Questions: Pulmonary Fibrosis and Fibrotic Lung Disease
5 questions to test your understanding
Score: 0 / 5
Question 1 Multiple Choice
A 65-year-old patient presents with progressive exertional dyspnea and dry cough. Pulmonary function tests show a reduced FVC with a normal FEV1/FVC ratio and a reduced DLCO. What is the most likely underlying mechanism?
AAirway obstruction from mucus accumulation preventing normal exhalation
BDestruction of alveolar walls reducing the total surface area for gas exchange
CExcessive collagen deposition stiffening the lung and thickening the alveolar-capillary membrane
DBronchospasm reducing airflow to peripheral alveoli during inspiration
The pattern — reduced FVC with preserved FEV1/FVC ratio — is the hallmark of a restrictive ventilatory defect: the lungs are stiff and hard to expand, but once inflated, airflow is unimpaired. Collagen deposition by myofibroblasts reduces lung compliance, shrinks total lung capacity, and thickens the alveolar-capillary membrane, impairing gas diffusion (reflected in the low DLCO). Obstruction (options A and D) would reduce the FEV1/FVC ratio. Alveolar wall destruction (option B) describes emphysema, which is obstructive, not restrictive.
Question 2 Multiple Choice
Why cannot current anti-fibrotic drugs like pirfenidone and nintedanib reverse established pulmonary fibrosis, even though they slow disease progression?
AThese drugs target TGF-β signaling pathways that are no longer active once fibrosis is established
BEstablished fibrosis involves deposited collagen and architectural distortion of alveolar structure, and no biological mechanism exists to regenerate that structure
CThe drugs are only approved for use in early-stage disease and cannot be administered once FVC decline exceeds 10%
The fundamental problem is irreversibility of structural damage. Once myofibroblasts have deposited type I and III collagen and alveolar architecture has been distorted, there is no regenerative mechanism to rebuild functional gas-exchanging alveoli. Anti-fibrotic drugs reduce the rate of ongoing damage (slowing FVC decline), but they cannot un-lay collagen or restore destroyed tissue. This is why prevention and early detection matter more than any current pharmacologic intervention — a lesson specific to fibrotic diseases compared to inflammatory ones.
Question 3 True / False
Pulmonary fibrosis causes a restrictive ventilatory defect — the lungs are stiff and difficult to inflate, but once inflated, airflow through the airways is not significantly impaired.
TTrue
FFalse
Answer: True
This is the defining mechanical consequence of fibrosis. Collagen deposition reduces lung compliance (stiffness increases), so patients must work harder to inhale — inspiratory effort rises while total lung capacity falls. However, the airways themselves are not obstructed: the FEV1/FVC ratio is preserved or even elevated (the lung expels what little air it can hold efficiently). This distinguishes fibrosis (restrictive) from asthma or COPD (obstructive), where airflow is impaired during exhalation.
Question 4 True / False
Most forms of pulmonary fibrosis follow a UIP pattern and progressively worsen regardless of the underlying cause or treatment.
TTrue
FFalse
Answer: False
This is a key misconception. UIP (usual interstitial pneumonia) is the pattern seen in IPF and carries the worst prognosis with relentless progression. But other interstitial pneumonia patterns — nonspecific interstitial pneumonia (NSIP), organizing pneumonia — have substantially better prognoses and may stabilize or improve with immunosuppression. Pattern recognition (via HRCT) directly guides prognosis and treatment selection. Pulmonary fibrosis is a spectrum of conditions, not a single entity.
Question 5 Short Answer
Why does the DLCO (diffusing capacity for carbon monoxide) decline in pulmonary fibrosis, and why might it fall before obvious spirometric restriction appears?

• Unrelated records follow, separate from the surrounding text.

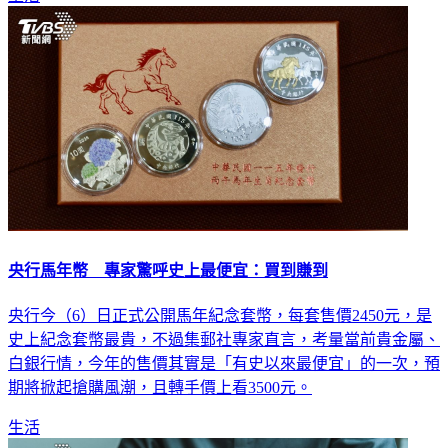
央行馬年幣 專家驚呼史上最便宜：買到賺到
央行今（6）日正式公開馬年紀念套幣，每套售價2450元，是
史上紀念套幣最貴，不過集郵社專家直言，考量當前貴金屬、
白銀行情，今年的售價其實是「有史以來最便宜」的一次，預
期將掀起搶購風潮，且轉手價上看3500元。
生活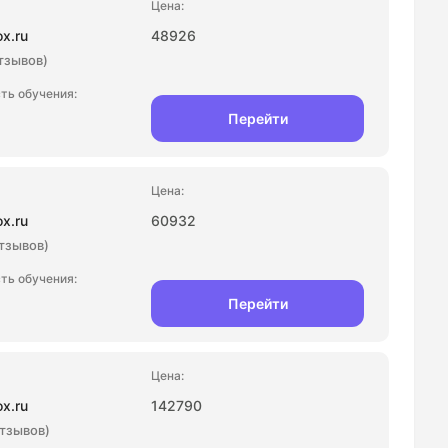
ox.ru
48926
отзывов)
Перейти
ox.ru
60932
отзывов)
Перейти
ox.ru
142790
отзывов)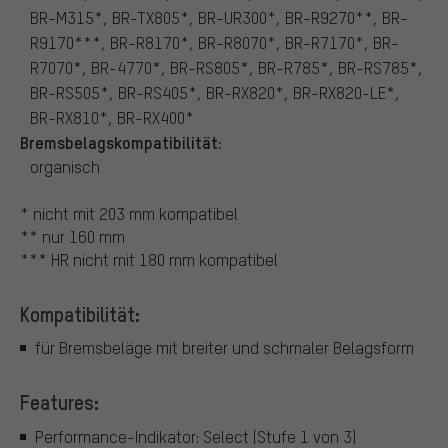
BR-M315*, BR-TX805*, BR-UR300*, BR-R9270**, BR-
R9170***, BR-R8170*, BR-R8070*, BR-R7170*, BR-
R7070*, BR-4770*, BR-RS805*, BR-R785*, BR-RS785*,
BR-RS505*, BR-RS405*, BR-RX820*, BR-RX820-LE*,
BR-RX810*, BR-RX400*
Bremsbelagskompatibilität:
organisch
* nicht mit 203 mm kompatibel
** nur 160 mm
*** HR nicht mit 180 mm kompatibel
Kompatibilität:
für Bremsbeläge mit breiter und schmaler Belagsform
Features:
Performance-Indikator: Select (Stufe 1 von 3)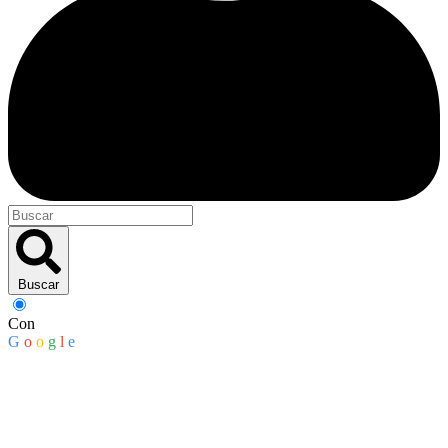
Buscar
Con
G
o
o
g
l
e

Think about your answer, then reveal below.
Model answer: The DLCO measures how efficiently gas crosses the alveolar-capillary membrane. In pulmonary fibrosis, myofibroblast-deposited collagen thickens this membrane, increasing the diffusion distance for oxygen and CO. This impairs gas exchange even when total lung volume is not yet greatly reduced. Early fibrosis may thicken membranes before the overall scar burden is large enough to reduce TLC or FVC into the abnormal range, so diffusion impairment is a sensitive early indicator of fibrotic disease.
The DLCO is more sensitive to early alveolar membrane damage than spirometry because it directly measures the gas transfer process, not just lung volumes. As fibrosis progresses, both measures decline — but DLCO often leads because it reflects the functional integrity of individual alveoli rather than the aggregate volume available for ventilation.